Not shown: 999 closed tcp ports (reset)
PORT STATE SERVICE
3031/tcp open eppc
doublekill :\
[Fri Mar 07 16:36:38.338222 2025] [proxy:error] [pid 9:tid 139879062428472] (111)Connection refused: AH00957: uwsgi: attempt to connect to 10.0.0.12:0 (10.0.0.12:0) failed
[Fri Mar 07 16:36:38.338234 2025] [:error] [pid 9:tid 139879062428472] [client 192.168.88.1:7842] AH10101: failed to make connection to backend: 10.0.0.12:0, referer: https://pro...
192.168.88.1 it's my router..
Nmap scan report for proxy-web-server-proxysrv-1.custom_network (10.0.0.10)
Host is up (0.0000060s latency).
Not shown: 998 closed tcp ports (reset)
PORT STATE SERVICE
80/tcp open http
443/tcp open https
What a hell is going on :)
But apache with some reason avoid 3031 by default
Solution: github.com/unbit/uwsgi/issues/1491 🤪
P.S. Now works fine. Cookie accepted!
UWSGI not for this, sure?
Nope. It can do it, but that's slow.

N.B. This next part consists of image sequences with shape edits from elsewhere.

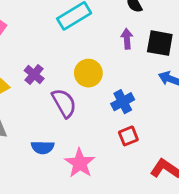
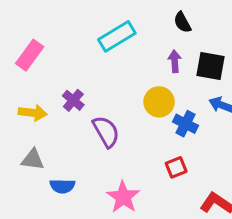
yellow circle: (88, 73) -> (159, 102), moved
blue cross: (123, 102) -> (186, 124), moved, turned -35
blue semicircle: (43, 147) -> (62, 186), moved

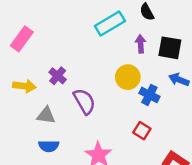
cyan rectangle: (117, 36) -> (110, 24), moved
gray triangle: (33, 160) -> (46, 115), moved
red square: (176, 167) -> (142, 131), turned -36

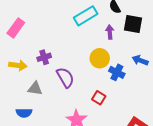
black square: (170, 48) -> (133, 24), moved
purple cross: (58, 76) -> (44, 57), turned 32
red square: (142, 131) -> (99, 98), moved
blue semicircle: (49, 146) -> (24, 113), moved

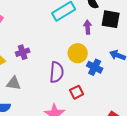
purple semicircle: (65, 77) -> (57, 72), moved, turned 35
red square: (99, 98) -> (77, 92), turned 32

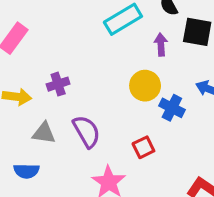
purple semicircle: (57, 72) -> (87, 131), moved, turned -35

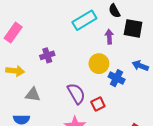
purple cross: (58, 84) -> (47, 55), moved
purple semicircle: (87, 131) -> (76, 94), moved

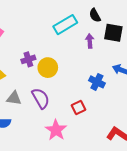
yellow circle: (99, 64) -> (48, 68), moved
purple semicircle: (76, 94) -> (41, 98), moved

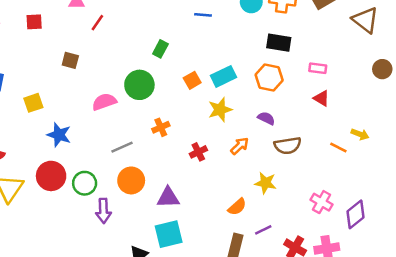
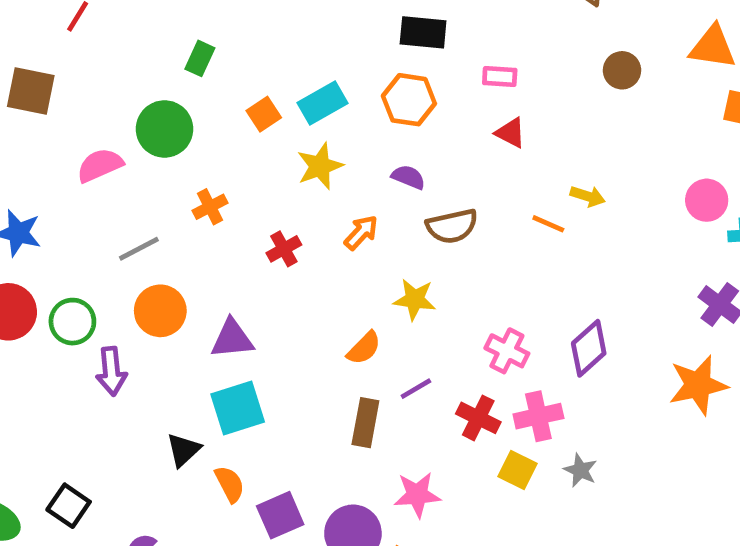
brown square: (70, 60) -> (31, 91), size x1.5
pink cross: (322, 202) -> (507, 351), moved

Use Apache for this.
[pid: 9|app: 0|req: 7/25] 192.168.88.1 () {80 vars in 1591 bytes} [Sat Mar 8 01:40:42 2025] GET / => generated 15642 bytes in 56 msecs (HTTP/1.1 200) 8 headers in 393 bytes (1 switches on core 0)
[pid: 7|app: 0|req: 6/26] 192.168.88.1 () {78 vars in 1630 bytes} [Sat Mar 8 01:40:42 2025] GET /django-i18n.js?l=ru&v=b22f3d0942c5fe810c3618cdfc55d2191c738b0ebfea8c4f9764fab75cf626fb => generated 3227 bytes in 17 msecs (HTTP/1.1 200) 10 headers in 368 bytes (1 switches on core 0)
[pid: 8|app: 0|req: 7/27] 192.168.88.1 () {78 vars in 1772 bytes} [Sat Mar 8 01:40:42 2025] GET /media/avatars/0a/5c/XBtYJWlca73Ppem4pLfW0lBsLuvvvE7Y/nvkQOgV50RyZ1sgUB7u7xIdp1TNxeH5i.png => generated 13278 bytes in 28 msecs (HTTP/1.1 404) 8 headers in 400 bytes (1 switches on core 0)
[pid: 9|app: 0|req: 8/28] 192.168.88.1 () {78 vars in 1582 bytes} [Sat Mar 8 01:40:42 2025] GET /static/misago/css/misago.29b59cf4bb17.css => generated 13278 bytes in 30 msecs (HTTP/1.1 404) 8 headers in 400 bytes (1 switches on core 0)
[pid: 10|app: 0|req: 8/29] 192.168.88.1 () {78 vars in 1562 bytes} [Sat Mar 8 01:40:42 2025] GET /static/misago/js/vendor.e798ab2babb7.js => generated 13278 bytes in 28 msecs (HTTP/1.1 404) 8 headers in 400 bytes (1 switches on core 0)
[pid: 7|app: 0|req: 7/30] 192.168.88.1 () {78 vars in 1562 bytes} [Sat Mar 8 01:40:42 2025] GET /static/misago/js/misago.f13ef0a4d123.js => generated 13278 bytes in 27 msecs (HTTP/1.1 404) 8 headers in 400 bytes (1 switches on core 0)
Static files still generated on the uwsgi side/ but with 404 for the client.
Well, if you setup your Apache proxy to ask UWSGI for them, it will.
Sweet Apache :) It works. All done! Thx a lot for your support! Your really great man (or woman). Really helpful advises.